La terrible bête

Si on parle de la dépression, on vous répond qu’il faut agir sur la recapture de la sérotonine, ou sur la dopamine ou… la chimie du cerveau est en cause. C’est vrai, mais la chimie du cerveau, ce n’est pas indépendant de la vie. En 1950, la dépression était une maladie très rare ( une personne sur 50 000) et très grave, qui réagissait bien aux électrochocs. Maintenant dans les pays dits développés, c’est une personne sur dix qui connaîtra un épisode de dépression grave dans sa vie, et dans certains pays une personne sur 5. En France, (selon le CREDES) la prévalence de la dépression a été multipliée par six entre 70 et 97 et l’augmentation continue encore.
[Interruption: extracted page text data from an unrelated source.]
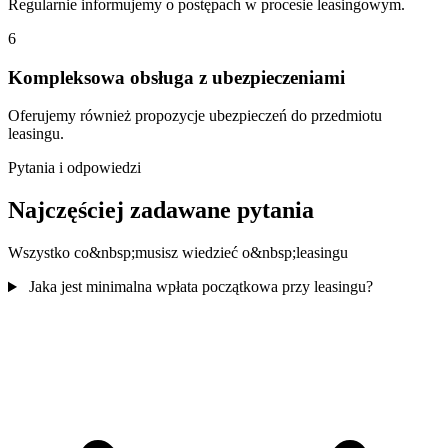
Regularnie informujemy o postępach w procesie leasingowym.
6
Kompleksowa obsługa z ubezpieczeniami
Oferujemy również propozycje ubezpieczeń do przedmiotu
leasingu.
Pytania i odpowiedzi
Najczęściej zadawane pytania
Wszystko co&nbsp;musisz wiedzieć o&nbsp;leasingu
Jaka jest minimalna wpłata początkowa przy leasingu?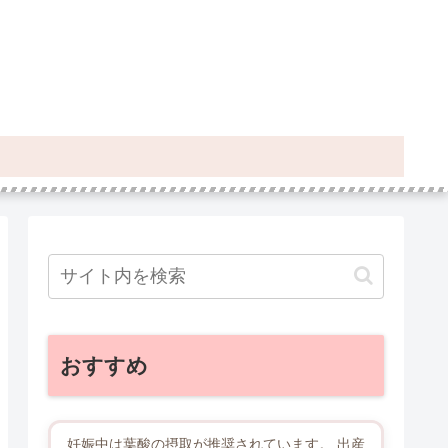
おすすめ
妊娠中は葉酸の摂取が推奨されています。 出産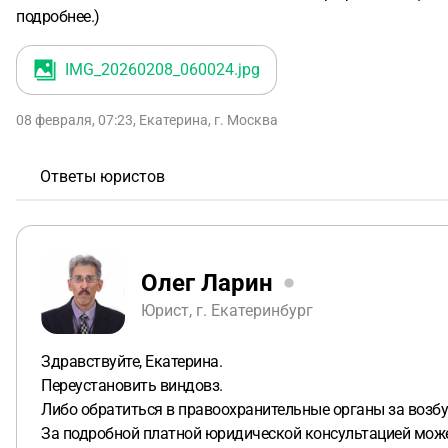
подробнее.)
IMG_20260208_060024
.jpg
08 февраля, 07:23
,
Екатерина
,
г. Москва
Ответы юристов
Олег Ларин
Юрист, г. Екатеринбург
Здравствуйте, Екатерина.
Переустановить виндовз.
Либо обратиться в правоохранительные органы за возб
За подробной платной юридической консультацией может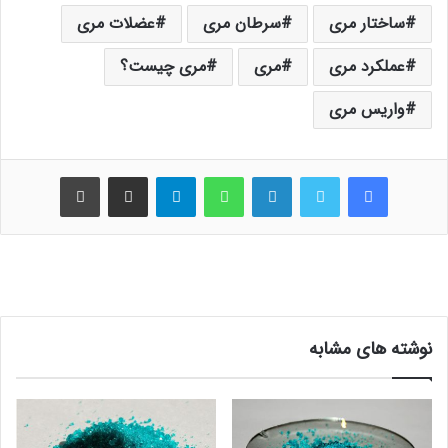
ساختار مری
سرطان مری
عضلات مری
عملکرد مری
مری
مری چیست؟
واریس مری
فیس بوک
توییتر
لینکدین
واتس آپ
تلگرام
اشتراک گذاری از طریق ایمیل
چاپ
نوشته های مشابه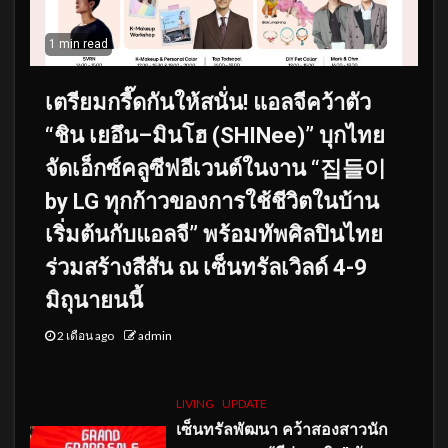
1 min read
เตรียมกรี๊ดกันให้สนั่น! แอลจีคว้าตัว
“ชิน เยอึน–มินโฮ (SHINee)” บุกไทย
จัดเอ็กซ์คลูซีฟอีเวนต์ในงาน “집들이
by LG ทุกก้าวของการใช้ชีวิตในบ้าน
เริ่มต้นกับแอลจี” พร้อมทัพศิลปินไทย
ร่วมสร้างสีสัน ณ เซ็นทรัลเวิลด์ 4-9
มิถุนายนนี้
2 เดือน ago
admin
LIVING
UPDATE
เซ็นทรัลพัฒนา คว้าสองสาวนัก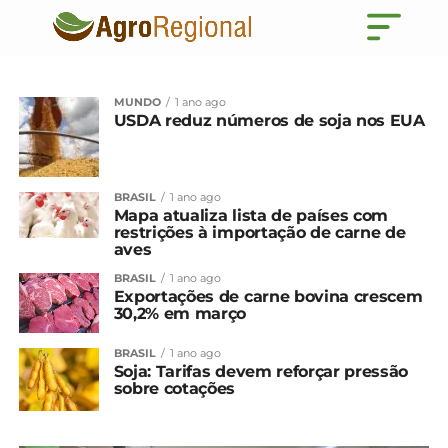
MUNDO
1 ano ago
USDA reduz números de soja nos EUA
BRASIL
1 ano ago
Mapa atualiza lista de países com
restrições à importação de carne de
aves
BRASIL
1 ano ago
Exportações de carne bovina crescem
30,2% em março
BRASIL
1 ano ago
Soja: Tarifas devem reforçar pressão
sobre cotações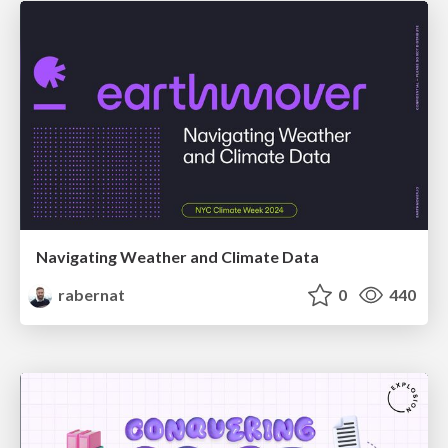
Navigating Weather and Climate Data
rabernat
0
440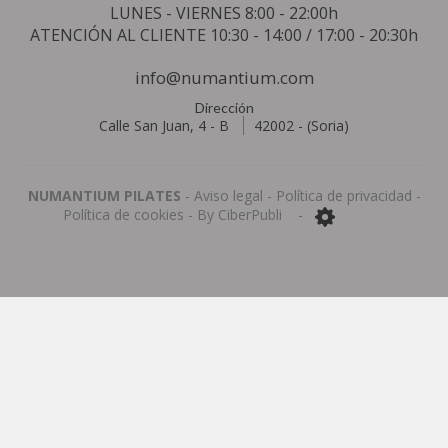
LUNES - VIERNES 8:00 - 22:00h
ATENCIÓN AL CLIENTE 10:30 - 14:00 / 17:00 - 20:30h
info@
numantium.com
Dirección
Calle San Juan, 4 - B
42002
-
(Soria)
NUMANTIUM PILATES
-
Aviso legal
-
Política de privacidad
-
Política de cookies
- By
CiberPubli
-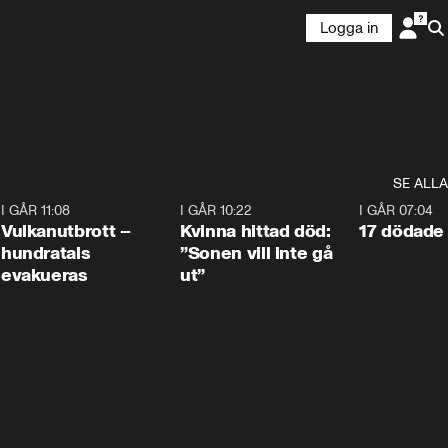
Logga in
SE ALLA
4
I GÅR 11:08
0:27
I GÅR 10:22
1:12
I GÅR 07:04
Vulkanutbrott –
Kvinna hittad död:
17 dödade 
hundratals
”Sonen vill inte gå
evakueras
ut”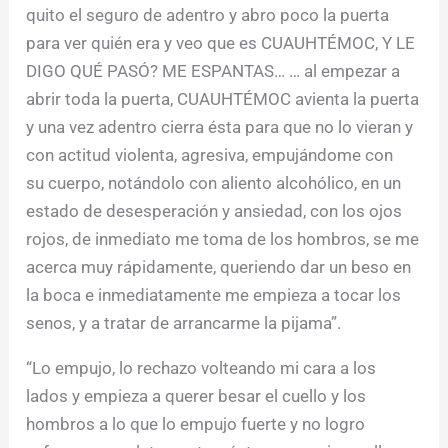
quito el seguro de adentro y abro poco la puerta
para ver quién era y veo que es CUAUHTÉMOC, Y LE
DIGO QUÉ PASÓ? ME ESPANTAS… … al empezar a
abrir toda la puerta, CUAUHTÉMOC avienta la puerta
y una vez adentro cierra ésta para que no lo vieran y
con actitud violenta, agresiva, empujándome con
su cuerpo, notándolo con aliento alcohólico, en un
estado de desesperación y ansiedad, con los ojos
rojos, de inmediato me toma de los hombros, se me
acerca muy rápidamente, queriendo dar un beso en
la boca e inmediatamente me empieza a tocar los
senos, y a tratar de arrancarme la pijama”.
“Lo empujo, lo rechazo volteando mi cara a los
lados y empieza a querer besar el cuello y los
hombros a lo que lo empujo fuerte y no logro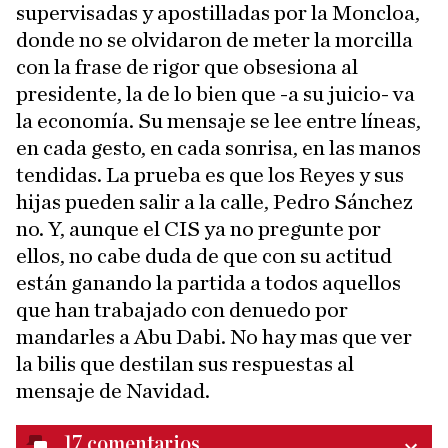
supervisadas y apostilladas por la Moncloa,
donde no se olvidaron de meter la morcilla
con la frase de rigor que obsesiona al
presidente, la de lo bien que -a su juicio- va
la economía. Su mensaje se lee entre líneas,
en cada gesto, en cada sonrisa, en las manos
tendidas. La prueba es que los Reyes y sus
hijas pueden salir a la calle, Pedro Sánchez
no. Y, aunque el CIS ya no pregunte por
ellos, no cabe duda de que con su actitud
están ganando la partida a todos aquellos
que han trabajado con denuedo por
mandarles a Abu Dabi. No hay mas que ver
la bilis que destilan sus respuestas al
mensaje de Navidad.
17
comentarios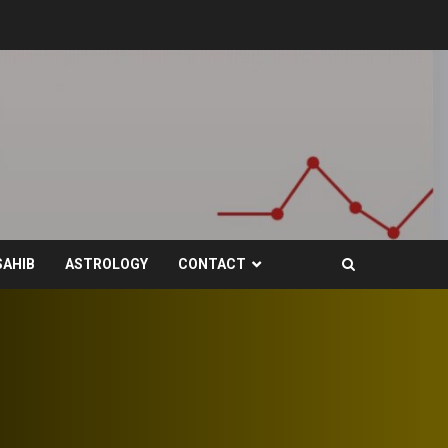
SAHIB
ASTROLOGY
CONTACT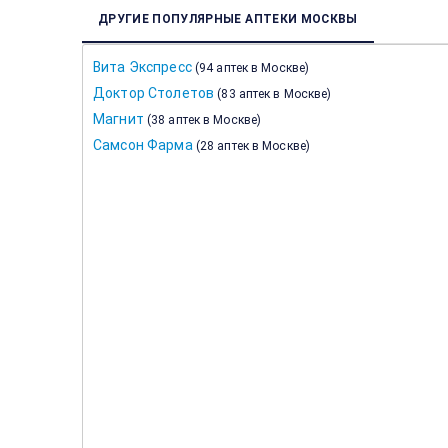
ДРУГИЕ ПОПУЛЯРНЫЕ АПТЕКИ МОСКВЫ
Вита Экспресс
(
94 аптек в Москве
)
Доктор Столетов
(
83 аптек в Москве
)
Магнит
(
38 аптек в Москве
)
Самсон Фарма
(
28 аптек в Москве
)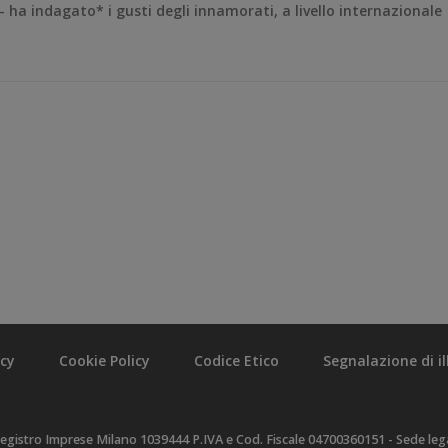
 – ha indagato* i gusti degli innamorati, a livello internazionale
acy
Cookie Policy
Codice Etico
Segnalazione di ill
egistro Imprese Milano 1039444 P.IVA e Cod. Fiscale 04700360151 - Sede legal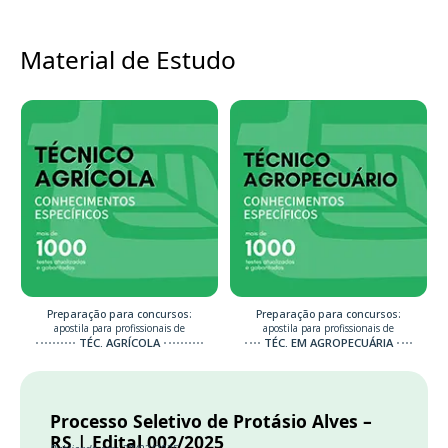
Material de Estudo
Preparação para concursos:
Preparação para concursos:
apostila para profissionais de
apostila para profissionais de
TÉC. AGRÍCOLA
TÉC. EM AGROPECUÁRIA
Processo Seletivo de Protásio Alves –
RS | Edital 002/2025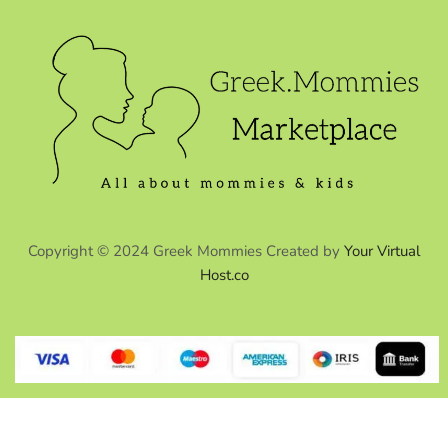
Copyright © 2024 Greek Mommies Created by
Your Virtual
Host.co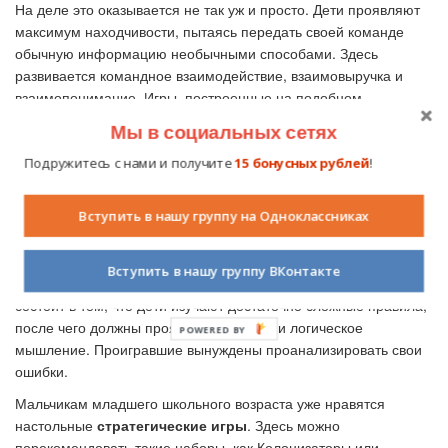
На деле это оказывается не так уж и просто. Дети проявляют
максимум находчивости, пытаясь передать своей команде
обычную информацию необычными способами. Здесь
развивается командное взаимодействие, взаимовыручка и
взаимопонимание. Игры, построенные на подобном
принципе, помогают детям преодолеть стеснительность и
Мы в социальных сетях
замкнутость.
Подружитесь с нами и получите
15 бонусных рублей
!
Еще одним популярным видом являются современные
карточные игры
. Здесь используются необычные карты.
Вступить в нашу группу на Одноклассниках
Например, в такой игре, как Uno, есть самые разные
тематические наборы. Мальчикам очень нравятся карты с
супергероями, девочкам – изображения персонажей из
Вступить в нашу группу ВКонтакте
любимых мультипликационных сериалов. Польза здесь
состоит в том, что дети изучают достаточно сложные правила,
после чего должны проявить внимание и логическое
POWERED BY
мышление. Проигравшие вынуждены проанализировать свои
ошибки.
Мальчикам младшего школьного возраста уже нравятся
настольные
стратегические игры
. Здесь можно
порекомендовать такие наборы, как Колонизаторы или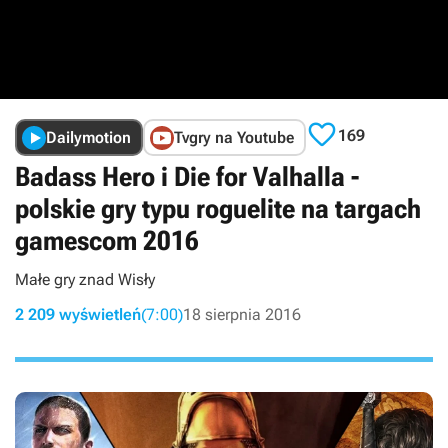

169
Dailymotion
Tvgry na Youtube
Badass Hero i Die for Valhalla -
polskie gry typu roguelite na targach
gamescom 2016
Małe gry znad Wisły
2 209 wyświetleń
(7:00)
18 sierpnia 2016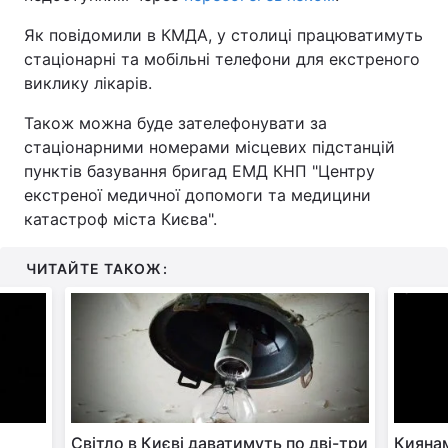
Як повідомили в КМДА, у столиці працюватимуть
стаціонарні та мобільні телефони для екстреного
виклику лікарів.
Також можна буде зателефонувати за
стаціонарними номерами місцевих підстанцій
пунктів базування бригад ЕМД КНП "Центру
екстреної медичної допомоги та медицини
катастроф міста Києва".
ЧИТАЙТЕ ТАКОЖ:
Світло в Києві даватимуть по дві-три
Кияна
C’est vrai que quand notre outil est un marteau, tous les problèmes sont des clous. On ne sait pas ce qui se passe c’est donc de la dépression. Et puis, non! Il y a réellement un problème. Cette épidémie est une conséquence de l’organisation sociale, de notre mode de vie. L’humain est un animal clanique depuis plus longtemps qu’il est ce que nous qualifions maintenant d’humain, et ce n’est pas les derniers 50 ou 100 ans qui y changent quelque chose. Nous sommes fait pour vivre dans un réseau très dense de sensations, d’odeurs, d’interactions qui nous sécurise et nous identifie continuellement comme membre d’un groupe, qui affirme notre identité d’un « je » parmi un nous.

La dépression c’est le manque de cette relation. La dépression est une maladie de la communication.

J’ai une amie très chère, une femme forte, une mère parfaite, une réussite professionnelle, et pourtant. C’est un barrage qui protège le bonheur et la sécurité de ses enfants contre le monde, contre les autres, et pourtant. Derrière ce barrage monte l’amas de toutes les petites misères des jours et qui se noie dans une rivière de larmes qui ne sortent jamais. Ou presque, on voit bien que la pression est trop forte, ça craque, ça coule un peu partout, semble-t-il pour rien… j’ai peur.

J’ai peur que le barrage cède, et s’il cède, ceux en aval seront touchés, cela fera des dégâts. Et comme il n’y a pas de sortie à ce puissant barrage, comment ne cédera-t-il pas?

Je suis intimement persuadé que vous aussi, vous connaissez des personnes comme mon amie. Comment leur dire que nous avons besoin des autres, et qu’il y a beaucoup des autres, moi, vous et combien d’autres, tous prêts à simplement être là, à écouter, à toucher, sans vraiment trop comprendre, sans vraiment avoir de solution à donner.

Parce que la seule solution est de faire sentir que oui, tu n’es pas seule, tu es parmi nous.